* [GOAL OF THE EXERCISE] With images removed, transcribe each record exactly as it appears.

[Recorded data]
= Beginning of Section =
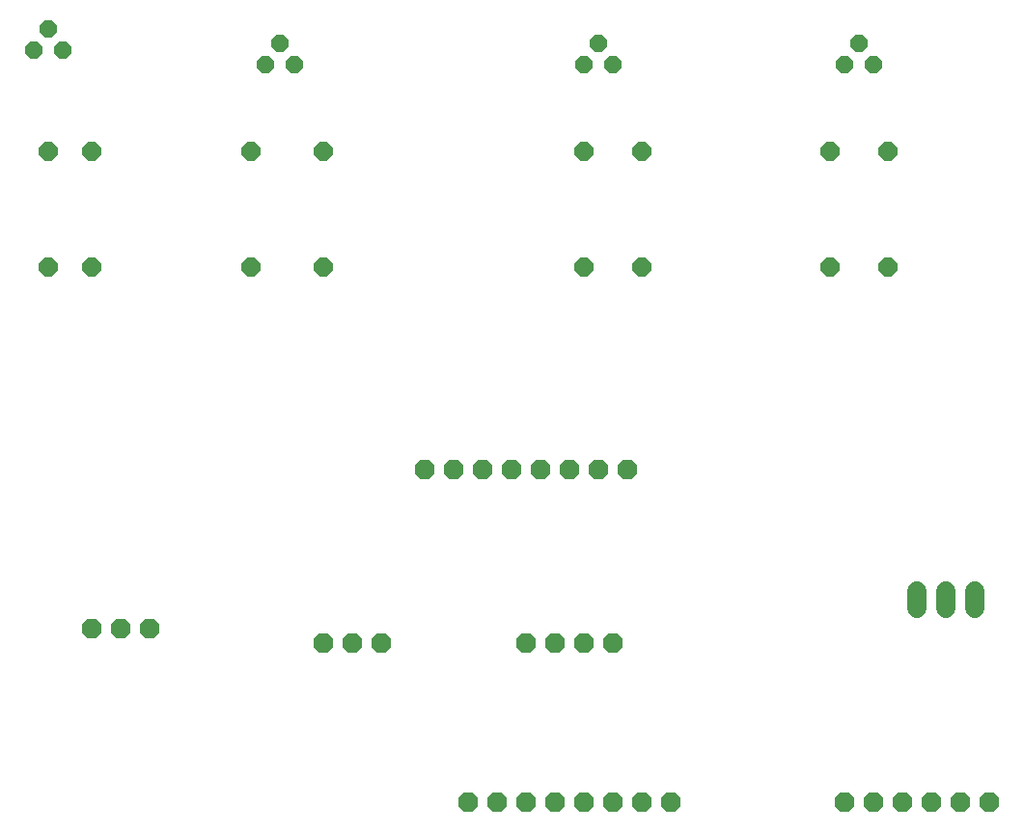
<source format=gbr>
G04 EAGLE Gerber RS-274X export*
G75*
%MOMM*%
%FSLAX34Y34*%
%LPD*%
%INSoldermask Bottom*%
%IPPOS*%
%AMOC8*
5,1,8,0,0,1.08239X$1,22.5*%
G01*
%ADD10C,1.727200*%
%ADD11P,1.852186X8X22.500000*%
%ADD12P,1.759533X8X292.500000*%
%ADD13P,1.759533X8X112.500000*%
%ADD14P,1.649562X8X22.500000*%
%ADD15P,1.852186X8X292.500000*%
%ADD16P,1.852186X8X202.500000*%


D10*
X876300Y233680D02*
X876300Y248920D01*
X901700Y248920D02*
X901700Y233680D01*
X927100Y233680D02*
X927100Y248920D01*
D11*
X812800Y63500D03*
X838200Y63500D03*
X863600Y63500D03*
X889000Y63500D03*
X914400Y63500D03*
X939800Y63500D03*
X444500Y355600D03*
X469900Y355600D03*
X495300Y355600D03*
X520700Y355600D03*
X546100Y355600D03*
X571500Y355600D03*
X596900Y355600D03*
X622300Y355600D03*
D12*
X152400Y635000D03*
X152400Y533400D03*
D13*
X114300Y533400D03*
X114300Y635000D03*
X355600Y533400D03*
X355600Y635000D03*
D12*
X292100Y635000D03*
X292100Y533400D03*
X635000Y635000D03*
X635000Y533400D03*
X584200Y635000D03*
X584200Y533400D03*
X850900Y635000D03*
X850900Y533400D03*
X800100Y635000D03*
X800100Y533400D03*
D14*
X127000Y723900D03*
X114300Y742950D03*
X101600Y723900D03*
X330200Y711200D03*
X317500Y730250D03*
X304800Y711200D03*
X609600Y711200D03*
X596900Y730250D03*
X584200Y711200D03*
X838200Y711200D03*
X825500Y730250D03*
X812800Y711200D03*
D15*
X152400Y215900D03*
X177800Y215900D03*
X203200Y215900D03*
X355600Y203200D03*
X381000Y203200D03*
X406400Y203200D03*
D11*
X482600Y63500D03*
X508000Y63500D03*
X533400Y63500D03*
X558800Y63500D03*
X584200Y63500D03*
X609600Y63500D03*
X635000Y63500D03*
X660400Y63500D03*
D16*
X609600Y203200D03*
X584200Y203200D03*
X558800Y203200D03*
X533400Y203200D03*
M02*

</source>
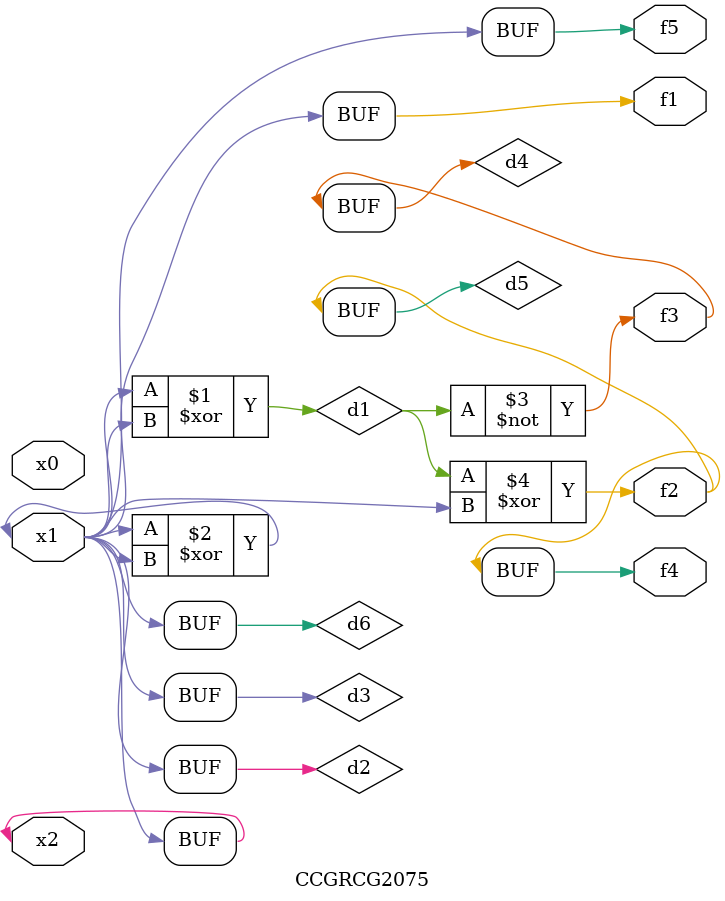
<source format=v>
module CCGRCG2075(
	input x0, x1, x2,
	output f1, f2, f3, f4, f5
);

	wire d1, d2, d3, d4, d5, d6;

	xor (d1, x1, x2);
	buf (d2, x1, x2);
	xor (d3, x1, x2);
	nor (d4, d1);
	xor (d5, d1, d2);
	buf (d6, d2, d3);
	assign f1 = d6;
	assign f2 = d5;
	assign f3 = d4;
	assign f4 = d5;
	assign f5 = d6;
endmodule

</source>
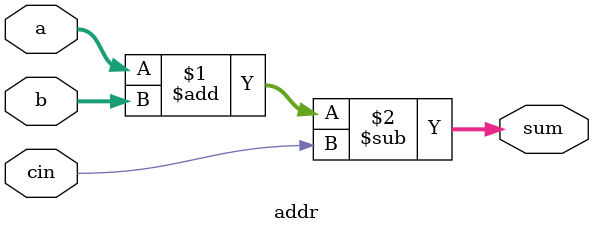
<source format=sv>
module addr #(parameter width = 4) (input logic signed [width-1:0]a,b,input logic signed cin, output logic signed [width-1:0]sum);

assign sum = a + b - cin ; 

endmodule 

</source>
= End of Section =
* [EXERCISE ANSWER]
<source format=gbr>
G04 EAGLE Gerber RS-274X export*
G75*
%MOMM*%
%FSLAX34Y34*%
%LPD*%
%INSoldermask Bottom*%
%IPPOS*%
%AMOC8*
5,1,8,0,0,1.08239X$1,22.5*%
G01*
%ADD10C,1.727200*%
%ADD11P,1.852186X8X22.500000*%
%ADD12P,1.759533X8X292.500000*%
%ADD13P,1.759533X8X112.500000*%
%ADD14P,1.649562X8X22.500000*%
%ADD15P,1.852186X8X292.500000*%
%ADD16P,1.852186X8X202.500000*%


D10*
X876300Y233680D02*
X876300Y248920D01*
X901700Y248920D02*
X901700Y233680D01*
X927100Y233680D02*
X927100Y248920D01*
D11*
X812800Y63500D03*
X838200Y63500D03*
X863600Y63500D03*
X889000Y63500D03*
X914400Y63500D03*
X939800Y63500D03*
X444500Y355600D03*
X469900Y355600D03*
X495300Y355600D03*
X520700Y355600D03*
X546100Y355600D03*
X571500Y355600D03*
X596900Y355600D03*
X622300Y355600D03*
D12*
X152400Y635000D03*
X152400Y533400D03*
D13*
X114300Y533400D03*
X114300Y635000D03*
X355600Y533400D03*
X355600Y635000D03*
D12*
X292100Y635000D03*
X292100Y533400D03*
X635000Y635000D03*
X635000Y533400D03*
X584200Y635000D03*
X584200Y533400D03*
X850900Y635000D03*
X850900Y533400D03*
X800100Y635000D03*
X800100Y533400D03*
D14*
X127000Y723900D03*
X114300Y742950D03*
X101600Y723900D03*
X330200Y711200D03*
X317500Y730250D03*
X304800Y711200D03*
X609600Y711200D03*
X596900Y730250D03*
X584200Y711200D03*
X838200Y711200D03*
X825500Y730250D03*
X812800Y711200D03*
D15*
X152400Y215900D03*
X177800Y215900D03*
X203200Y215900D03*
X355600Y203200D03*
X381000Y203200D03*
X406400Y203200D03*
D11*
X482600Y63500D03*
X508000Y63500D03*
X533400Y63500D03*
X558800Y63500D03*
X584200Y63500D03*
X609600Y63500D03*
X635000Y63500D03*
X660400Y63500D03*
D16*
X609600Y203200D03*
X584200Y203200D03*
X558800Y203200D03*
X533400Y203200D03*
M02*

</source>
<source format=v>
module CCGRCG2075(
	input x0, x1, x2,
	output f1, f2, f3, f4, f5
);

	wire d1, d2, d3, d4, d5, d6;

	xor (d1, x1, x2);
	buf (d2, x1, x2);
	xor (d3, x1, x2);
	nor (d4, d1);
	xor (d5, d1, d2);
	buf (d6, d2, d3);
	assign f1 = d6;
	assign f2 = d5;
	assign f3 = d4;
	assign f4 = d5;
	assign f5 = d6;
endmodule

</source>
<source format=sv>
module addr #(parameter width = 4) (input logic signed [width-1:0]a,b,input logic signed cin, output logic signed [width-1:0]sum);

assign sum = a + b - cin ; 

endmodule 

</source>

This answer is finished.